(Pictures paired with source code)
——————————

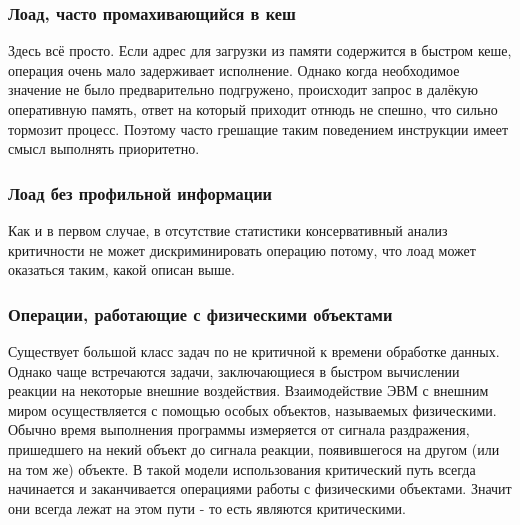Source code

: \documentclass[a4paper,12pt,titlepage]{article}
\begin{document}
\subsubsection{Лоад, часто промахивающийся в кеш}
Здесь всё просто. Если адрес для загрузки из памяти содержится в быстром кеше, операция очень мало задерживает исполнение. Однако когда необходимое значение не было предварительно подгружено, происходит запрос в далёкую оперативную память, ответ на который приходит отнюдь не спешно, что сильно тормозит процесс. Поэтому часто грешащие таким поведением инструкции имеет смысл выполнять приоритетно.
\subsubsection{Лоад без профильной информации}
Как и в первом случае, в отсутствие статистики консервативный анализ критичности не может дискриминировать операцию потому, что лоад может оказаться таким, какой описан выше.
\subsubsection{Операции, работающие с физическими объектами}
Существует большой класс задач по не критичной к времени обработке данных. Однако чаще встречаются задачи, заключающиеся в быстром вычислении реакции на некоторые внешние воздействия. Взаимодействие ЭВМ с внешним миром осуществляется с помощью особых объектов, называемых физическими. Обычно время выполнения программы измеряется от сигнала раздражения, пришедшего на некий объект до сигнала реакции, появившегося на другом (или на том же) объекте. В такой модели использования критический путь всегда начинается и заканчивается операциями работы с физическими объектами. Значит они всегда лежат на этом пути - то есть являются критическими.
\end{document}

——————————

Work instructions: Print, from the entries above, the line with "часто промахивающийся в", the line with "работающие с физическими" and all lines between them, exactly and with nothing else.

Task answer:
\subsubsection{Лоад, часто промахивающийся в кеш}
Здесь всё просто. Если адрес для загрузки из памяти содержится в быстром кеше, операция очень мало задерживает исполнение. Однако когда необходимое значение не было предварительно подгружено, происходит запрос в далёкую оперативную память, ответ на который приходит отнюдь не спешно, что сильно тормозит процесс. Поэтому часто грешащие таким поведением инструкции имеет смысл выполнять приоритетно.
\subsubsection{Лоад без профильной информации}
Как и в первом случае, в отсутствие статистики консервативный анализ критичности не может дискриминировать операцию потому, что лоад может оказаться таким, какой описан выше.
\subsubsection{Операции, работающие с физическими объектами}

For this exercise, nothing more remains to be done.